その時だ。駆け足の音が近づいてきたかと思えば、扉が勢いよく開かれた。
「ロ、ロドリック様。見つけました」
ローブを着た若い男が、息を乱しながら言う。
「見つけた?何を」
「エリス君の居場所です。犬が嗅ぎ当てました」
それを耳にした時ジャックの体がロドリックたちの方へ向く。
「どこだ」
ジャックは若い男に詰め寄ると、そう問いかけた。
「だ、誰ですか、この方は」
目配せでロドリックに男はたずねる。
「エリス君の親御さんだ」
それを聞いて得心がいったのか、目をジャックの方に向ける。
「え、ええ。大学から離れたところにある、洞窟の中です。犬たちがそこの前で止まったので多分間違い無いかと」
「犯人の姿は見たのか?」
「いえ。でも、弓矢での攻撃を受けたので、まだ中に潜んでいるかと思われます。今、仲間が見張っているので、当分はあの場を動かないかと」
「案内しろ」
ロドリックと男が言葉をかわしているさなかに、ジャックの言葉が割って入る。
「……いいのですか」
確認のために、男はロドリックに視線を送る。
「構わない。私もすぐに後を追いかけよう」
「分かりました。では、お二人は私に着いて来て下さい」
男に連れられて、奥深い森の中を進んでいく。エルフの村があった巨木の森ほどではないが、大木が周囲に幾本もそびえ、地面に影を落としている。

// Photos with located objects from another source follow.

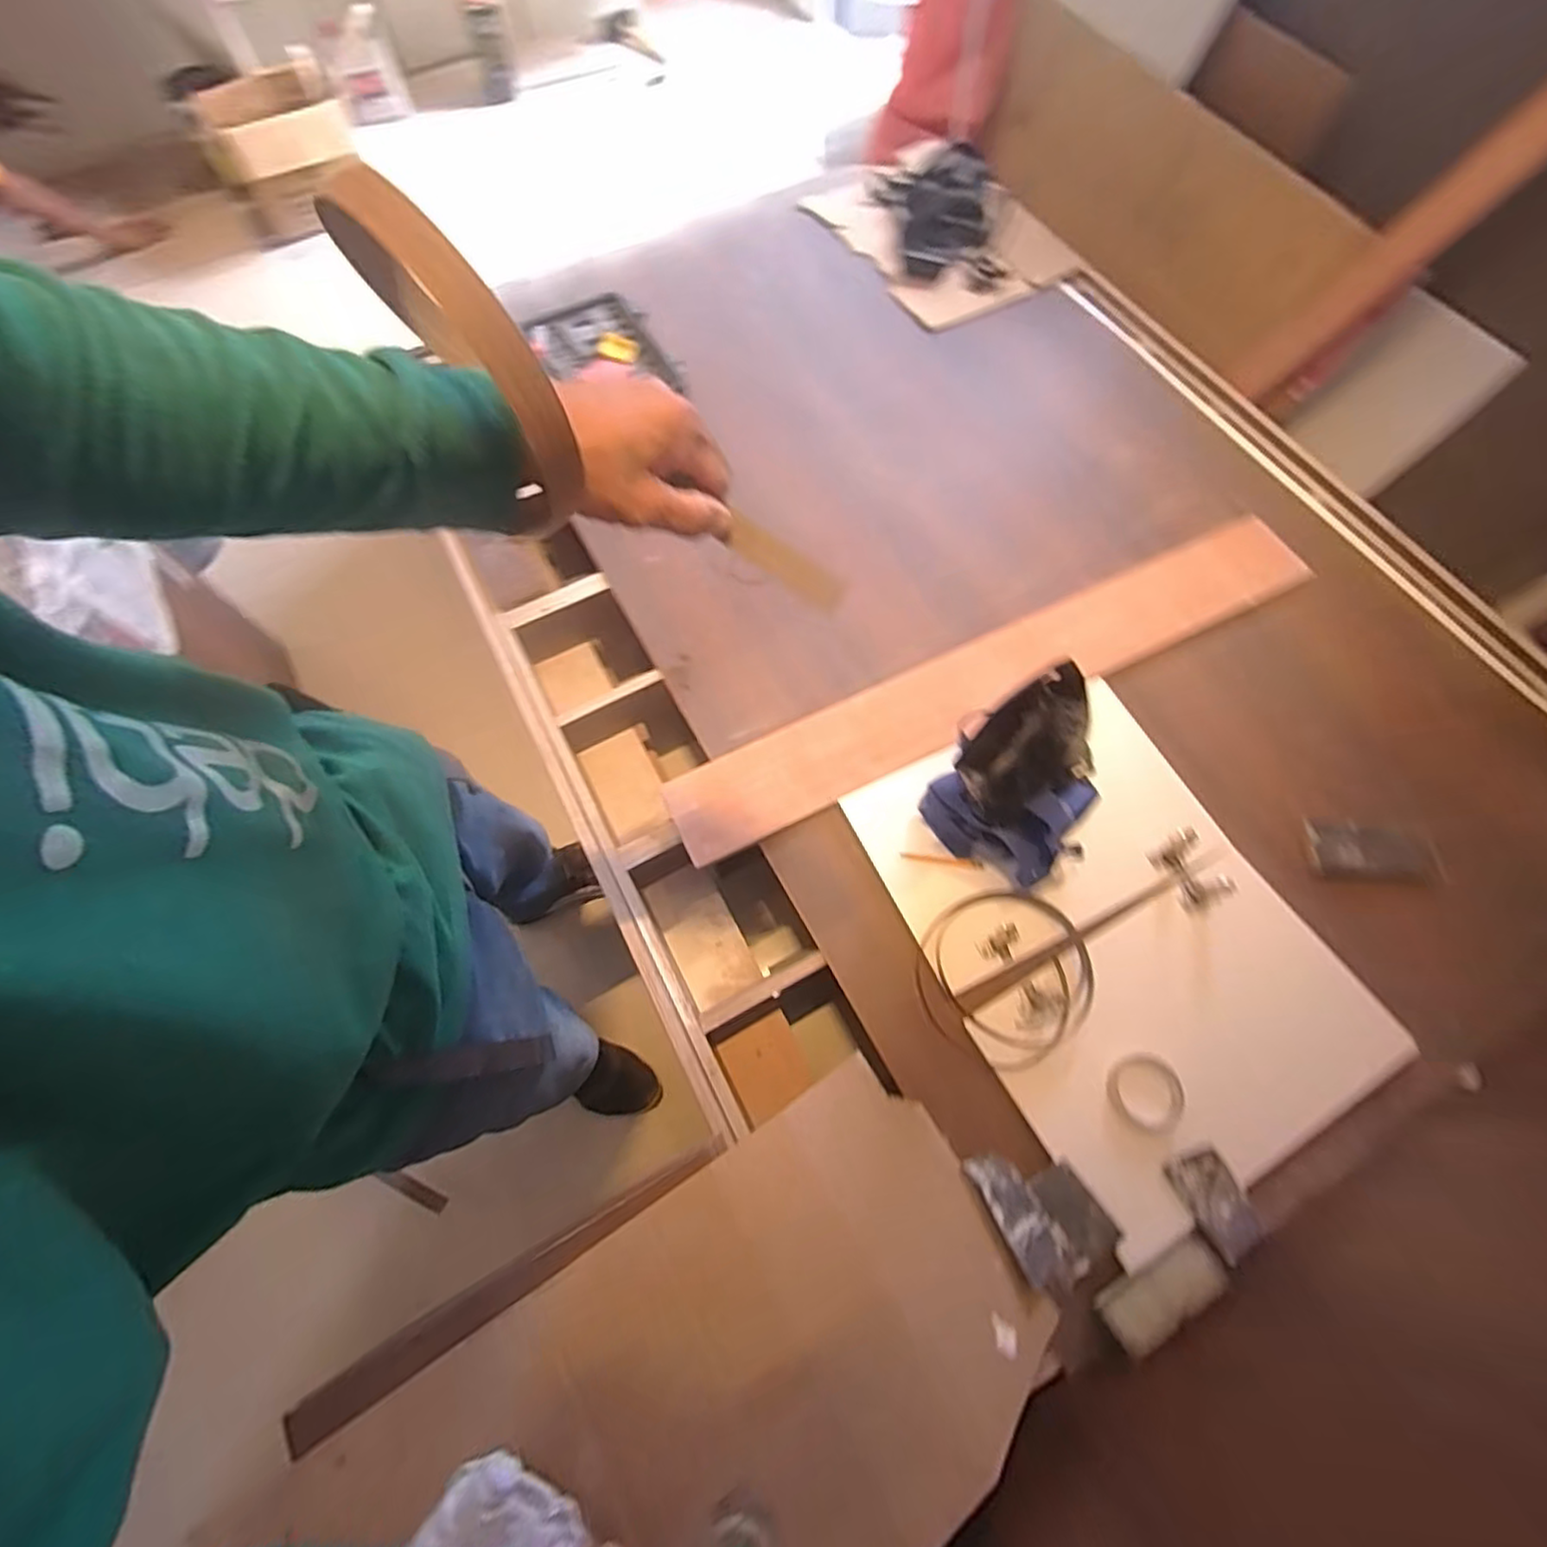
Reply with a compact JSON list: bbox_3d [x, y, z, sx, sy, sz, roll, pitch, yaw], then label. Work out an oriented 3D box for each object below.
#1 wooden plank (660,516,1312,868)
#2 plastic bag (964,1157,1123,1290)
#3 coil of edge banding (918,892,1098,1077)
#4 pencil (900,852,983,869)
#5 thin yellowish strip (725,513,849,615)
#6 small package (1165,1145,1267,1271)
[{"bbox_3d":[0.376,-0.164,1.137,1.164,0.028,0.158,-24,68,-10],"label":"wooden plank"},{"bbox_3d":[0.322,0.521,0.820,0.137,0.024,0.142,-7,47,-29],"label":"plastic bag"},{"bbox_3d":[0.327,0.267,0.941,0.230,0.041,0.220,-39,72,-15],"label":"coil of edge banding"},{"bbox_3d":[0.250,0.128,1.016,0.119,0.007,0.013,8,67,4],"label":"pencil"},{"bbox_3d":[0.008,-0.130,0.423,0.091,0.008,0.022,40,93,25],"label":"thin yellowish strip"},{"bbox_3d":[0.536,0.523,0.819,0.074,0.021,0.121,-20,68,-8],"label":"small package"}]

獣道を進むこと数十分。草をかき分けると、岩場にひっそりと口を開けた洞窟が現れた。
そこからほど近い木陰には、男と同じローブを見にまとった男女が二人ほど、身を隠している。見張りと言うのは彼等のことで間違いはなさそうだ。
「あそこか」
「ええ。でも、まずは合流しないと」
心配そうに男は意見を述べる。しかし、彼の言葉はジャックの耳を素通りしていくだけだった。
「援護は任せた。私は先に行く」
「わかった」
ジャックは身を屈ませながら、洞窟の方へと向かう。
彼を制止しようと男が手を伸ばしかけるが、それをユミルの手が下ろさせる。
「貴方、魔法は使えるの?」
「え、ええ。まあ」
「あの子たちも?」
ユミルは木陰にいる二人を指差して言う。
「ええ。問題なく使えます」
「さすが魔法大学の人ね。……この洞窟、入り口がもう一つあったりしないかしら」
「すみません。そこまでは……。普段はこんな森の奥にまでこないので。ここに洞窟があったのも今日初めて知ったんですから」
「そう。それはちょっと厄介ね」
親指の爪を噛み、眉根をひそめる。が、すぐに指を口元から離す。
「逃げられたら逃げられたで、仕方ないと割り切るしかないわね。とにかく、私はジャックを追うから、あなたたちもついて来られたら、そうして頂戴。もしダメそうならロドリックが来るまでここで待機すること。わかった?」
「は、はい」
「いい返事ね。じゃ、よろしく」
男の肩を叩くと、ユミルはジャックの後を追って洞窟へと駆けて行く。
あっけにとられたままの男は、彼女を制止することを忘れてその背中を見送っていた。